• **EXERCISE PROMPT**
Copy out every line of the listing below verbatim, omitting the pictures.
───── RECORDS PROVIDED ─────
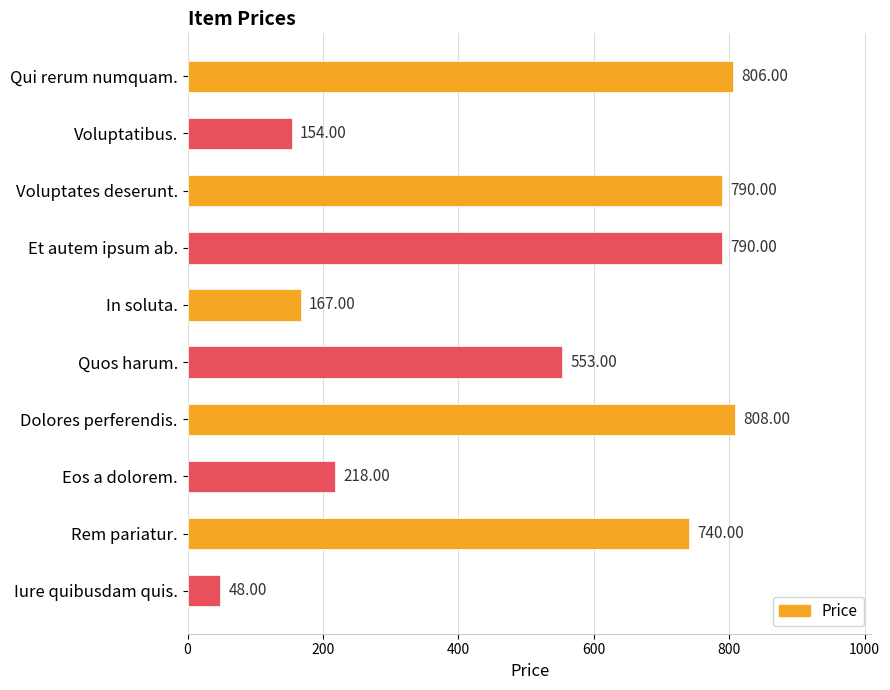

What is the difference between the maximum and minimum values?

760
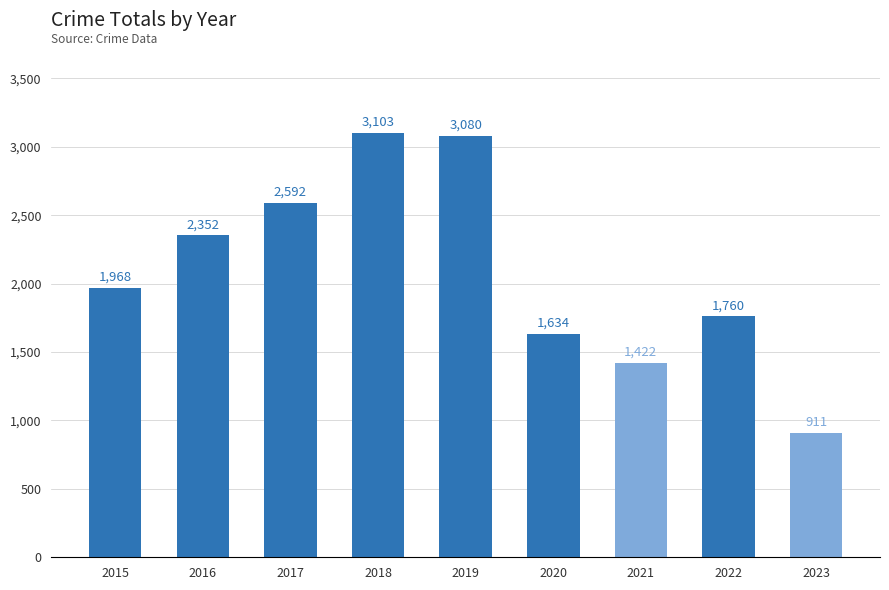

Reading left to right, transcribe all the data shown in this chart.

1968	2352	2592	3103	3080	1634	1422	1760	911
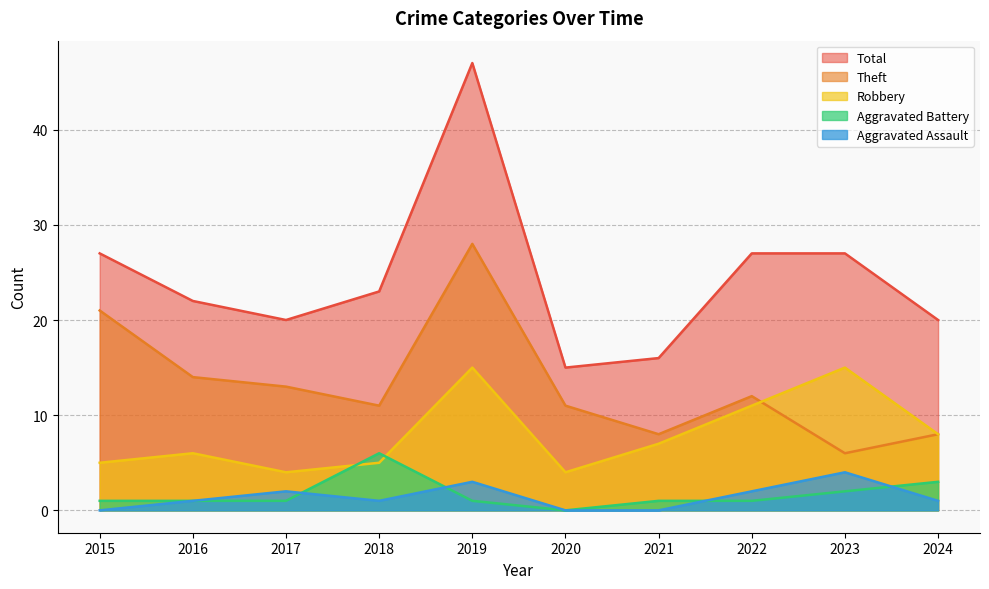

What is the difference between the second highest and second lowest values in the Total series?

11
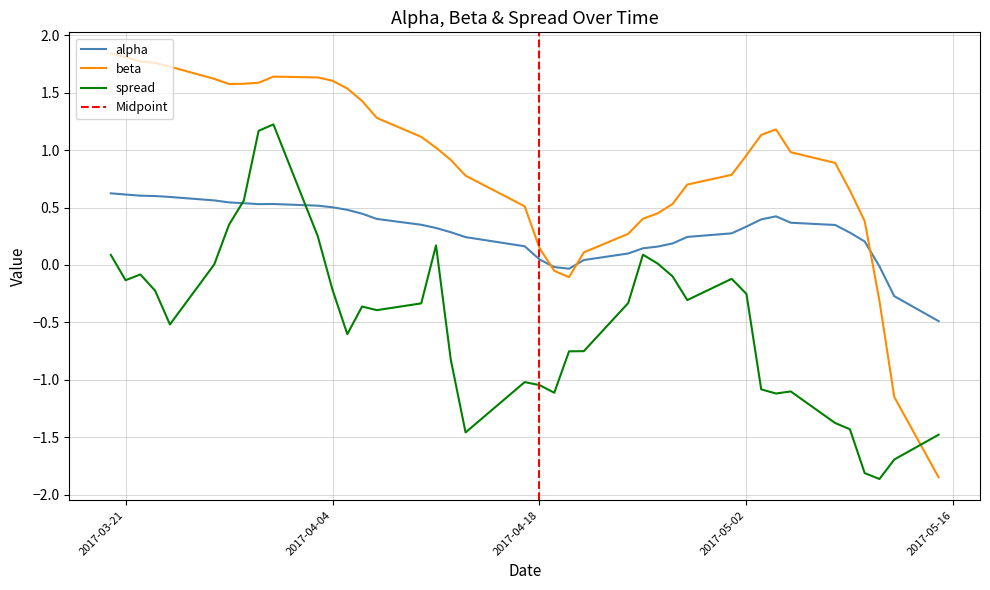

At 2017-05-04, list the series in order from smallest to largest.

spread, alpha, beta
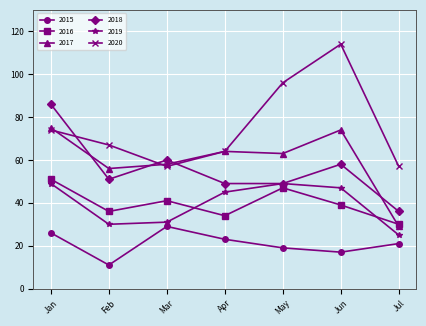

Which series has the largest range (max minus min)?

2020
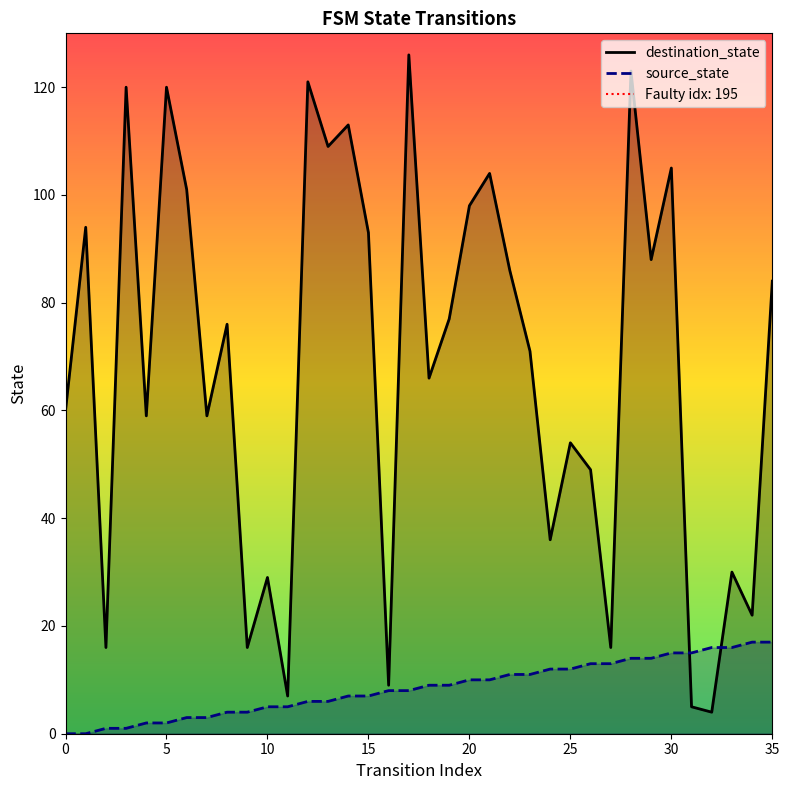

True or false: source_state has a value of 2 at 11.

False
─────
• **EXERCISE RESPONSE**
What is the difference between the maximum and minimum values?

760

Reading left to right, transcribe all the data shown in this chart.

1968	2352	2592	3103	3080	1634	1422	1760	911

What is the difference between the second highest and second lowest values in the Total series?

11

At 2017-05-04, list the series in order from smallest to largest.

spread, alpha, beta

Which series has the largest range (max minus min)?

2020

True or false: source_state has a value of 2 at 11.

False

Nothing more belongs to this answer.